==== INPUT DATA ====
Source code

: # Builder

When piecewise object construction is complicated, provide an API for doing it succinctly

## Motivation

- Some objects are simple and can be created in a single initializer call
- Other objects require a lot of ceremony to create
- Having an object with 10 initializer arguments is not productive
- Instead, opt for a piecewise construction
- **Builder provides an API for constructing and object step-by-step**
====
__WORK TO BE COMPLETED__
From the records above, return each line that has the string "construction".

__ANSWER__
When piecewise object construction is complicated, provide an API for doing it succinctly
- Instead, opt for a piecewise construction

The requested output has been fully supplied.